An advertising trade group that gave an award to Cambridge Analytica last year for its “big data” work during the 2016 presidential election is now urging marketers to reconsider the ethics of how consumer information is collected and used.

The trade group, the Advertising Research Foundation, said it was waiting for more information before formally rescinding the award given to Cambridge Analytica, the British political consulting firm that was recently reported to have improperly harvested the data of 50 million Facebook users. The revelations have brought intense criticism of Facebook, which is facing inquiries from lawmakers on both sides of the Atlantic around how it handles user information, and have many people taking a closer look at the role of data in online advertising.

“We’ve tended to assume that because you can do something, you should,” Scott McDonald, chief executive of the ad group, said in an interview on Tuesday.
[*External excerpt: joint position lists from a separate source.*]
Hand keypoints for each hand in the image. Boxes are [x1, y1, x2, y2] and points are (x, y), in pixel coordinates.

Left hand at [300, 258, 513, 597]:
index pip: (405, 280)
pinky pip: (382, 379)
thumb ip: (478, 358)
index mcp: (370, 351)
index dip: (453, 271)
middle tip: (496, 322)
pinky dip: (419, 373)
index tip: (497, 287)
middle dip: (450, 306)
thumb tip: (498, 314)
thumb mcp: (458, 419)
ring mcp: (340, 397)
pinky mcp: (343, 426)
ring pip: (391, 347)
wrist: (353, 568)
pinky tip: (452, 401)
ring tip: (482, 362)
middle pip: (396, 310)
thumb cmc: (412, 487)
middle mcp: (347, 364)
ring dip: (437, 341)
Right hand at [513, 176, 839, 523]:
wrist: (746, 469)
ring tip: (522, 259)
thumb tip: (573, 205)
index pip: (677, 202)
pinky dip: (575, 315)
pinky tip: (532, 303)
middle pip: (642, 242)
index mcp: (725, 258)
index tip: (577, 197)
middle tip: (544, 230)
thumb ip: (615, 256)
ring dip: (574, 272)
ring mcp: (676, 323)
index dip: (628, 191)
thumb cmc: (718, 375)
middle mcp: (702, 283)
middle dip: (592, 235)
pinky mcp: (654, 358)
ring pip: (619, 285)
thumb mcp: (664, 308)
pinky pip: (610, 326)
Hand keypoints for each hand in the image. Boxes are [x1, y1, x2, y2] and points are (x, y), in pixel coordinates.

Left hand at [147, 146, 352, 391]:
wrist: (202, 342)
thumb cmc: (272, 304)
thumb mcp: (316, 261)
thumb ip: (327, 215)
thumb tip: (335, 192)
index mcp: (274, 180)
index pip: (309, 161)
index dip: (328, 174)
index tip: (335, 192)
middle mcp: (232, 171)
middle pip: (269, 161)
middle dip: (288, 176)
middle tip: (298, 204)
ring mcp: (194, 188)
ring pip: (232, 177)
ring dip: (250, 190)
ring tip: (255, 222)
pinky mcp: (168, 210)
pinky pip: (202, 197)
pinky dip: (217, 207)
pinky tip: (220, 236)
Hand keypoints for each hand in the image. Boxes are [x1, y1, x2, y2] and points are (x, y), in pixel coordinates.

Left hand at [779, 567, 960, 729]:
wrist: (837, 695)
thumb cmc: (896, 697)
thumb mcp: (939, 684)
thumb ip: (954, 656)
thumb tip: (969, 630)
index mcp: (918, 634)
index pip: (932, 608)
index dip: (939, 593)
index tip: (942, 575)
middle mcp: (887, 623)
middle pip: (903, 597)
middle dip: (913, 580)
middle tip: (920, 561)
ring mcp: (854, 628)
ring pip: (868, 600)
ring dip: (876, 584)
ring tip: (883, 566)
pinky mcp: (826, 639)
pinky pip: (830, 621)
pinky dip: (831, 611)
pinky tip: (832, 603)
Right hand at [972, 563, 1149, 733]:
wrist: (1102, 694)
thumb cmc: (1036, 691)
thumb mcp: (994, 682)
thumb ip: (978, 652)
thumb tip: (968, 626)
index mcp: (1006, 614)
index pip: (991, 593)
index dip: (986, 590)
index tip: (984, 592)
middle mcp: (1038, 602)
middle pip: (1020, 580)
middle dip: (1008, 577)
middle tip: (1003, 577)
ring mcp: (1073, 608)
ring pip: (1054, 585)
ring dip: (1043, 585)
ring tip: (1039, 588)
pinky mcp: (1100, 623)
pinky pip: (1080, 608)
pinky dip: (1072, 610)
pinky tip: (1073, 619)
He added that advertisers had been more concerned with the accuracy and validity of data they received from technology companies than with asking whether they should be collecting that data and using it to target consumers in the first place.

McDonald addressed the Cambridge Analytica situation and the need for new guidelines during a speech Wednesday morning at the group’s annual convention in New York.
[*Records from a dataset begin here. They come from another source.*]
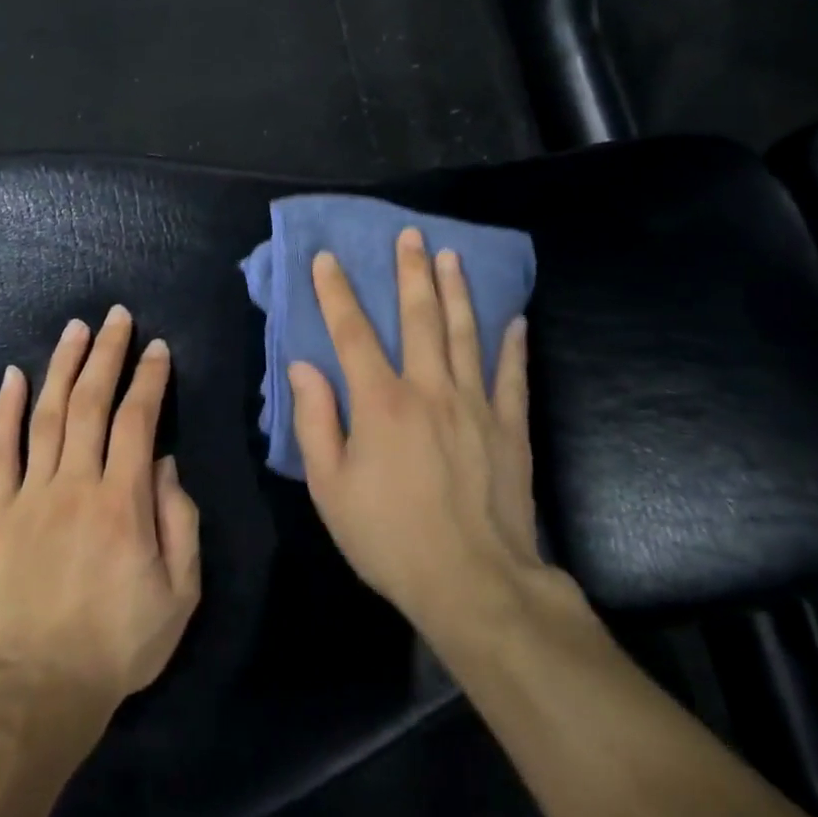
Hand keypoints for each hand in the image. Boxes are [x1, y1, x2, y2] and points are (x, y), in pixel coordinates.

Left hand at [0, 306, 201, 712]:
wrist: (39, 689)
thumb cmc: (120, 642)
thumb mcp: (180, 592)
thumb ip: (179, 521)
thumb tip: (166, 464)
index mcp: (123, 502)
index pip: (138, 420)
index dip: (149, 379)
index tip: (158, 349)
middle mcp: (76, 484)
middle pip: (90, 403)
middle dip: (107, 354)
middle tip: (117, 317)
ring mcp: (30, 495)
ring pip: (46, 415)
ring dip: (62, 366)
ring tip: (75, 329)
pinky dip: (4, 410)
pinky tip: (12, 375)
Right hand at [288, 228, 547, 637]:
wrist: (473, 583)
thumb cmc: (388, 537)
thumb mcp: (330, 488)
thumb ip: (315, 421)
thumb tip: (303, 366)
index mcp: (380, 403)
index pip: (352, 333)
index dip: (336, 292)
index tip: (328, 258)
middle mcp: (429, 389)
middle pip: (419, 318)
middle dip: (411, 273)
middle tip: (411, 234)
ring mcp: (475, 405)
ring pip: (465, 334)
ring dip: (456, 292)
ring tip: (451, 256)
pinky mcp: (510, 427)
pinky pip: (512, 375)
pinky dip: (512, 345)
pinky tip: (514, 319)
Things were much different last year, when Cambridge Analytica won a gold prize at the foundation’s David Ogilvy Awards, which have been given annually since 1994. The firm was honored for its work for the Trump campaign, in which it identified and advertised to undecided voters.

The selection, made by a jury of ad industry leaders, was “very controversial because of the nature of the campaign,” McDonald said. But the ad group viewed itself as “Switzerland,” he said, and was simply conducting “a scientific evaluation of the quality of work.”

“Nobody had any idea the data might have been pilfered,” he said. McDonald said he planned to potentially poll the jury again and “see if the accusations are sustained” before officially stripping Cambridge Analytica of the award.

The existence of the award highlights the enthusiasm with which marketers have approached the reams of consumer data generated by digital devices and their belief that people are happy to share whatever information technology may be collecting from them.

The Advertising Research Foundation, which acknowledged that the United States may adopt new regulations on how consumer data is collected, said it planned to work with other industry groups to form new guidelines for collecting and protecting that information. McDonald said advertising had gone too far in viewing consumers as prey, noting that even the industry’s vocabulary had become militarylike.

“We talk about ad campaigns, consumers we target. We talk about subway takeovers, pop-ups,” he said. “These are fairly aggressive, and I don’t think we even think about it — they’re just embedded in the metaphors of advertising.”